The money will be made available to Kyiv next year, Alexander De Croo told a Brussels news conference held jointly with Ukrainian President Volodymyr Zelensky.

Belgium has already allocated 600 million euros to go to Ukraine this year on the same basis, according to a government official.

"The taxes on the interest of these assets should go 100 percent to the Ukrainian people," De Croo said.

EU leaders push to fund Ukraine with proceeds from Russia's frozen assets

A G7 decision to freeze Russian assets immediately after the Kremlin ordered its February 2022 invasion saw some $300 billion blocked in participating countries.

The lion's share is held in Europe -- much of it in Belgium, which hosts Euroclear, a company that handles international securities transactions.

De Croo said "hundreds of billions" of euros in Russian assets were frozen, generating "billions" in interest.

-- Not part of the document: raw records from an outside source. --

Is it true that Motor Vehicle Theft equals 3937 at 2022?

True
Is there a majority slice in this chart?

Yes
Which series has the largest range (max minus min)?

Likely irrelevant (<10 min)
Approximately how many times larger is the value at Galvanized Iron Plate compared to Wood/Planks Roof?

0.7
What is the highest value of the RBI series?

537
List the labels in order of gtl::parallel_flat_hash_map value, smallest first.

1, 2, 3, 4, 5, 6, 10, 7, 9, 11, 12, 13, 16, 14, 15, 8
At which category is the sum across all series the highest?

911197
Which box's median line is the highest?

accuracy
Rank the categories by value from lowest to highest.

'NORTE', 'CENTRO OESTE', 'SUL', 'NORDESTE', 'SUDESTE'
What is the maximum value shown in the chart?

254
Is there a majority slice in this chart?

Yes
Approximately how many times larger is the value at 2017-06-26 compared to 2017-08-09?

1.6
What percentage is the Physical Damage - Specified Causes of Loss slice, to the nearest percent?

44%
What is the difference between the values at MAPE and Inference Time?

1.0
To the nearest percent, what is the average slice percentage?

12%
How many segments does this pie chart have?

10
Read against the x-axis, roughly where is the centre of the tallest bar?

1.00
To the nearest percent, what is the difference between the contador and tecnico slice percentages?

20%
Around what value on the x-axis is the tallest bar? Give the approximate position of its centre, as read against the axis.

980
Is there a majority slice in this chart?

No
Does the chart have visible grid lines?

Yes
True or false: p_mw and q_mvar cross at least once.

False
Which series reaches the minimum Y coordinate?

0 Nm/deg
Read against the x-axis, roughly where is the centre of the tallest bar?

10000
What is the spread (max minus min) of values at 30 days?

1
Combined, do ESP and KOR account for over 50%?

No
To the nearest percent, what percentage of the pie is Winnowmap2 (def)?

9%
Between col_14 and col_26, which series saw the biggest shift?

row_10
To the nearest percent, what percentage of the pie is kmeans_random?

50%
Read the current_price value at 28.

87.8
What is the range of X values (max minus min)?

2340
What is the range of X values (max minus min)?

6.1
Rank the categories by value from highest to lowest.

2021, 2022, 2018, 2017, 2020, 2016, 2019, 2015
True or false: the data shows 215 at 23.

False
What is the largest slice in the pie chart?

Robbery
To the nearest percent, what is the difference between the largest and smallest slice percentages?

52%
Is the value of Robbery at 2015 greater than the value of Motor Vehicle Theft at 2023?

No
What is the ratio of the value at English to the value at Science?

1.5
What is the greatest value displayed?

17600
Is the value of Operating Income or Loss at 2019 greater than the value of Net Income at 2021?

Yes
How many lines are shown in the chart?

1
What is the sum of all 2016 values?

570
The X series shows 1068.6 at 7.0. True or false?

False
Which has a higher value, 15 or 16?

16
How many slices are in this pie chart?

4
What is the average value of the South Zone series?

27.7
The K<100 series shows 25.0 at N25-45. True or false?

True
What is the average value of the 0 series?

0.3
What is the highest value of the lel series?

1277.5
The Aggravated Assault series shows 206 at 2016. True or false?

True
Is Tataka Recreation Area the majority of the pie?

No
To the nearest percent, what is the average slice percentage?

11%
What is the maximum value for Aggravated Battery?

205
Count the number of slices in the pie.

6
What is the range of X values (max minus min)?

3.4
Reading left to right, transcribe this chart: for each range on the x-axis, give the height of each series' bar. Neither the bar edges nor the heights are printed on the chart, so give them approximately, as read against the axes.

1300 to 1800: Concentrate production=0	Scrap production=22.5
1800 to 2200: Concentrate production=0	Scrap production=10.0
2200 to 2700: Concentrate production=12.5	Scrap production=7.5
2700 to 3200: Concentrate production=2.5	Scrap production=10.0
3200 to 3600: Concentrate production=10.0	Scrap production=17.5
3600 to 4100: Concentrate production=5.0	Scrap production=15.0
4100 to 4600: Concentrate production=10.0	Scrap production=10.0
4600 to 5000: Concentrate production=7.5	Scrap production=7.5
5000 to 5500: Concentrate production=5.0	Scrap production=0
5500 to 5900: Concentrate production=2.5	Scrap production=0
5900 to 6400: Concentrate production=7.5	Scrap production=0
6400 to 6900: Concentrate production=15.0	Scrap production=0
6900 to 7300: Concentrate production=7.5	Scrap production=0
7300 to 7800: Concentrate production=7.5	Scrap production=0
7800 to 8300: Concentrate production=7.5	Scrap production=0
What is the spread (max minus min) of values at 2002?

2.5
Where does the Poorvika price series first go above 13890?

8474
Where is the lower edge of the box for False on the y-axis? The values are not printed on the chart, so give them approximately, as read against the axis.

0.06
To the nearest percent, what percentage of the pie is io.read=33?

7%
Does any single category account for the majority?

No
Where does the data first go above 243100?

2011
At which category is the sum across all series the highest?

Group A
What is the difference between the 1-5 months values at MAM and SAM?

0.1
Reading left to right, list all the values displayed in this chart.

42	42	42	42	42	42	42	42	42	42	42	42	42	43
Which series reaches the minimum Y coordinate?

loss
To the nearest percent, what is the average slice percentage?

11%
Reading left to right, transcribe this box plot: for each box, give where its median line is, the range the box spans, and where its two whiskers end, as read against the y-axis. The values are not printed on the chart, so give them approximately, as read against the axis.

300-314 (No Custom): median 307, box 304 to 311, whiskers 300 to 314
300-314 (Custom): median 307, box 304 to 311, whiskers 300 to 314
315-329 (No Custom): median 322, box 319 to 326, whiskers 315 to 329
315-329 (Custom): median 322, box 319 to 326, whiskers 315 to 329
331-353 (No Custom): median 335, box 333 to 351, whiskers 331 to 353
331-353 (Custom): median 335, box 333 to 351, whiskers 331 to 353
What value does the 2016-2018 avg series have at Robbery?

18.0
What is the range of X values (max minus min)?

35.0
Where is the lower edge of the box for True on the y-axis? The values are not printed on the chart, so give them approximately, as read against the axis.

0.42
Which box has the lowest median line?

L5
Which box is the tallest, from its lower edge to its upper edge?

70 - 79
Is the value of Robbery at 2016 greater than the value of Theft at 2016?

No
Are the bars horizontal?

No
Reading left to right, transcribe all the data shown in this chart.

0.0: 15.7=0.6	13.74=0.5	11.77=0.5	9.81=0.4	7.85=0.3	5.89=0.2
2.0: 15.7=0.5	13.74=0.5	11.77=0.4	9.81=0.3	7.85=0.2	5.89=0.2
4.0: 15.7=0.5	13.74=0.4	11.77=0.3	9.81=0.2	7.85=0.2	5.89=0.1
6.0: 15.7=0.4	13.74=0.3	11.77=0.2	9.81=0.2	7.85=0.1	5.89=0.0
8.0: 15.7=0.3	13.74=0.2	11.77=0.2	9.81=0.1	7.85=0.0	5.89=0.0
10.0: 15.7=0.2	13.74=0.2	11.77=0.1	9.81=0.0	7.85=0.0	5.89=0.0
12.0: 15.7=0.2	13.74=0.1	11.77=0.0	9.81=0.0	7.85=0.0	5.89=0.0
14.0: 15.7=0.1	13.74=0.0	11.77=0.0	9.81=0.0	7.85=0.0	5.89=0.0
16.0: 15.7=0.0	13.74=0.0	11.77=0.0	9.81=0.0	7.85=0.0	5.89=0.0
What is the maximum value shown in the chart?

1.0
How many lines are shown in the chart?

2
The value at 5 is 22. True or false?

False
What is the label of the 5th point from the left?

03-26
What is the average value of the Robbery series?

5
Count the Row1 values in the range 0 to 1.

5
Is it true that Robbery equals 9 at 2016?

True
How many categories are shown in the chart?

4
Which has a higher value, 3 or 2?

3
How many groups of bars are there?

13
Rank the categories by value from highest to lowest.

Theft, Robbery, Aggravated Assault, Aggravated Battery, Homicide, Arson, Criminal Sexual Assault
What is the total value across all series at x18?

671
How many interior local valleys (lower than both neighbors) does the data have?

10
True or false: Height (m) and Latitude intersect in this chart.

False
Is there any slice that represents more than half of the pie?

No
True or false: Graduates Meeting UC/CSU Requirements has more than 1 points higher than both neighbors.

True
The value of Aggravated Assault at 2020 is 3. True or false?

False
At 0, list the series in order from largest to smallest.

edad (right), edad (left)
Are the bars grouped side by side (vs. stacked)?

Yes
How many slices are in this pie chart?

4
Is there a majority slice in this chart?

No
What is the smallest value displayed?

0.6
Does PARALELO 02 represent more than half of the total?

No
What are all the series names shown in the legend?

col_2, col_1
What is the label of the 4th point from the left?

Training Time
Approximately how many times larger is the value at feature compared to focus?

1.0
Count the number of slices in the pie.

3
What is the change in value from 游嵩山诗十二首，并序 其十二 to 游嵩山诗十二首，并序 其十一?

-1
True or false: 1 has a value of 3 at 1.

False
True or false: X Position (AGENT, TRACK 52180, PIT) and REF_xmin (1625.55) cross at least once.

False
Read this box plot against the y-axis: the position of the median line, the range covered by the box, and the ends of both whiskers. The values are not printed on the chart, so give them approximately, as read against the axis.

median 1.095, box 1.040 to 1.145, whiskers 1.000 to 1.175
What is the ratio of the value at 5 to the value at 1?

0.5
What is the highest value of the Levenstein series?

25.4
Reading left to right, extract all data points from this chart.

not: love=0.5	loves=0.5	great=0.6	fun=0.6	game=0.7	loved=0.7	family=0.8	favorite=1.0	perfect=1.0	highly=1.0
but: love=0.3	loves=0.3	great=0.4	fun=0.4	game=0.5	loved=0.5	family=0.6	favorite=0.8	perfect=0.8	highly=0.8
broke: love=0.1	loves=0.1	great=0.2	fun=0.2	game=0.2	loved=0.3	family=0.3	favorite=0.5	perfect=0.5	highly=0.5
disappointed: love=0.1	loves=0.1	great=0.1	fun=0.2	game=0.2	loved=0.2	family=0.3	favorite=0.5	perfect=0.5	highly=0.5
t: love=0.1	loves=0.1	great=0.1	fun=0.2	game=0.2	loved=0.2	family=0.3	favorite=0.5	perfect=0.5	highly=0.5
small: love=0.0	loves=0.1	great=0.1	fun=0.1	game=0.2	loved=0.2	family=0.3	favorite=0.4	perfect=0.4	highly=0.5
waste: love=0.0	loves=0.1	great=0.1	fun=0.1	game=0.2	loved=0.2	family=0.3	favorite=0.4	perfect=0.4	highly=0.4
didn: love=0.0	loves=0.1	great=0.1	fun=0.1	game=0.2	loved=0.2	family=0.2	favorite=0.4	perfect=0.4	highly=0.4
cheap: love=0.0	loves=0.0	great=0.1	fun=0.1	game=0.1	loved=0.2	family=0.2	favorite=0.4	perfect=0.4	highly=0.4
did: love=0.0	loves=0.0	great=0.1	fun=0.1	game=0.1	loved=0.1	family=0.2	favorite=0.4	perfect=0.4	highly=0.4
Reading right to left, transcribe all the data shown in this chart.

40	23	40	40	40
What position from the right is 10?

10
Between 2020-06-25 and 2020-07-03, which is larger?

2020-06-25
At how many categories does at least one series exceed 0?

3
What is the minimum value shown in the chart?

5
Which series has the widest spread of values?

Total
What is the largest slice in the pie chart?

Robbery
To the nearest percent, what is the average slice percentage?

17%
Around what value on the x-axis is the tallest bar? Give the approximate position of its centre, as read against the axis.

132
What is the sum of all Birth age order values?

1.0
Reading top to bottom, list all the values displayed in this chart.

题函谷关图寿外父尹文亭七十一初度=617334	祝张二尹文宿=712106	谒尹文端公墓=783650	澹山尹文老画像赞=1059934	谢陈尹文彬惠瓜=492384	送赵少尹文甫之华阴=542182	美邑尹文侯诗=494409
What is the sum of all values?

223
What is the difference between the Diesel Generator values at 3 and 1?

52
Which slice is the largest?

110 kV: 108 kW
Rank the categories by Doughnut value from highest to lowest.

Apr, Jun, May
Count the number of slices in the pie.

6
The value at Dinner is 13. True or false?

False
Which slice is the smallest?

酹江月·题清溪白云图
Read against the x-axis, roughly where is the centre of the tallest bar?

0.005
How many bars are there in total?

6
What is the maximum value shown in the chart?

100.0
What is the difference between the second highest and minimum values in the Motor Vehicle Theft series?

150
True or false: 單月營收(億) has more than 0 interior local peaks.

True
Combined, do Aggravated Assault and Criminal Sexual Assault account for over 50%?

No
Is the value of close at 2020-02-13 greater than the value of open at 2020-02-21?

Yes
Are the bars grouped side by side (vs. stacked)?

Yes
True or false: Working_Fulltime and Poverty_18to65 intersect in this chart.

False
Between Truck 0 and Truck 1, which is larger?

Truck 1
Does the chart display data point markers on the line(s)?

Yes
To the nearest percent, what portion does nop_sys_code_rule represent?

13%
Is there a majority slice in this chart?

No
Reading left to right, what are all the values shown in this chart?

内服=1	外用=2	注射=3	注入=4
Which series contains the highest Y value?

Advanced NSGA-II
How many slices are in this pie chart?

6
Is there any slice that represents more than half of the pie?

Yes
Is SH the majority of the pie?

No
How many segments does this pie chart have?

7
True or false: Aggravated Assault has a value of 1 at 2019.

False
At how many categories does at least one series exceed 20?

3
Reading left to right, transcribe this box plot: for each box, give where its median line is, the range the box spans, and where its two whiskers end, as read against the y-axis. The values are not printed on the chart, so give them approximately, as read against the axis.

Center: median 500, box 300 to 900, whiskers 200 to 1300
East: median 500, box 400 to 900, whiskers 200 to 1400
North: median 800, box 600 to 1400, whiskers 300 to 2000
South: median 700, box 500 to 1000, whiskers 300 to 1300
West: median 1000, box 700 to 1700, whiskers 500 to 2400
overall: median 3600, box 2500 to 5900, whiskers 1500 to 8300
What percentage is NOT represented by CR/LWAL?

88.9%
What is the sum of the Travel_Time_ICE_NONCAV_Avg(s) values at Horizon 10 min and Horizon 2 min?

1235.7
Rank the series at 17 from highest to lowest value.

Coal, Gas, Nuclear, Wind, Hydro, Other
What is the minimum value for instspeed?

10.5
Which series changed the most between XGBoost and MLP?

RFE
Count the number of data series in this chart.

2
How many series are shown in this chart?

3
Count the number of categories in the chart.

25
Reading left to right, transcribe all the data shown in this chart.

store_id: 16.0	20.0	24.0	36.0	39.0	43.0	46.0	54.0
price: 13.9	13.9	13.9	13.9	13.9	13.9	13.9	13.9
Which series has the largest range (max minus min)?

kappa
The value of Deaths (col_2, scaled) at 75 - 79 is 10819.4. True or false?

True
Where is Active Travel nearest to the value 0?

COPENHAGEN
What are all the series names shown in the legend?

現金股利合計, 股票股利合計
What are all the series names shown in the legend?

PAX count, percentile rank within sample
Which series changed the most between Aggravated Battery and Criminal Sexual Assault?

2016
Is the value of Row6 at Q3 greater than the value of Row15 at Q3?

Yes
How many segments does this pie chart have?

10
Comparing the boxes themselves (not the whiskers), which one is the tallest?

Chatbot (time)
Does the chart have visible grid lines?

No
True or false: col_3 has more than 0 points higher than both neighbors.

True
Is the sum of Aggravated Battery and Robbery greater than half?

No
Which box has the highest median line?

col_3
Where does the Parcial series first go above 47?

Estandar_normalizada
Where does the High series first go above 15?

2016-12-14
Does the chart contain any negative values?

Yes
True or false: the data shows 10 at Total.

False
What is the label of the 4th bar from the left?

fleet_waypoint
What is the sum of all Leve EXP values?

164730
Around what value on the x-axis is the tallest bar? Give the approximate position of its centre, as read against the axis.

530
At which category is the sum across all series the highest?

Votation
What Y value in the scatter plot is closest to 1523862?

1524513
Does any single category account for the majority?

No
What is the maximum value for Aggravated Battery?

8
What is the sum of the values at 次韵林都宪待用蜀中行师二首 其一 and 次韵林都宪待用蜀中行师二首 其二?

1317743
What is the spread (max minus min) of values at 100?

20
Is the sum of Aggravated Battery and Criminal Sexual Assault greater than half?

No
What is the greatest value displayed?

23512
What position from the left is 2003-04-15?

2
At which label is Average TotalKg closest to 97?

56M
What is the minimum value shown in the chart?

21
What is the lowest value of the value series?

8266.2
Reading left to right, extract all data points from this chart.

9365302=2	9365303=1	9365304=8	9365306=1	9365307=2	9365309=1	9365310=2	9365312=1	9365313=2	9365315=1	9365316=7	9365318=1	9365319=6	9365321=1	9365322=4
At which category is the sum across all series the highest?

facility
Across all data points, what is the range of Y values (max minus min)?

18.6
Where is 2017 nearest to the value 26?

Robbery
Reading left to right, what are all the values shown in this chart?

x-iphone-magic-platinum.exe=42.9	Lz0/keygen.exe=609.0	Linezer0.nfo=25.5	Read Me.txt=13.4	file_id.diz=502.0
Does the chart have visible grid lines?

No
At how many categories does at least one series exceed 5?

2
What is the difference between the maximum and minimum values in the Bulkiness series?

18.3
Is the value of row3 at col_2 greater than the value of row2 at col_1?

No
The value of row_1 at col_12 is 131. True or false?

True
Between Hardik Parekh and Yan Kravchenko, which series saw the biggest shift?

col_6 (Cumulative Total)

Although Ukraine has called for all the Russian money to go towards postwar reconstruction, G7 nations dismiss outright confiscation as fraught with legal problems and a violation of global norms.

But money raised through interest -- benchmarked on the European Central Bank's rates -- is fair game, they posit.

De Croo said Belgian legislation permitted such a procedure, and suggested that other EU countries could follow that lead.

Zelensky was in Belgium to attend a NATO meeting of defence ministers.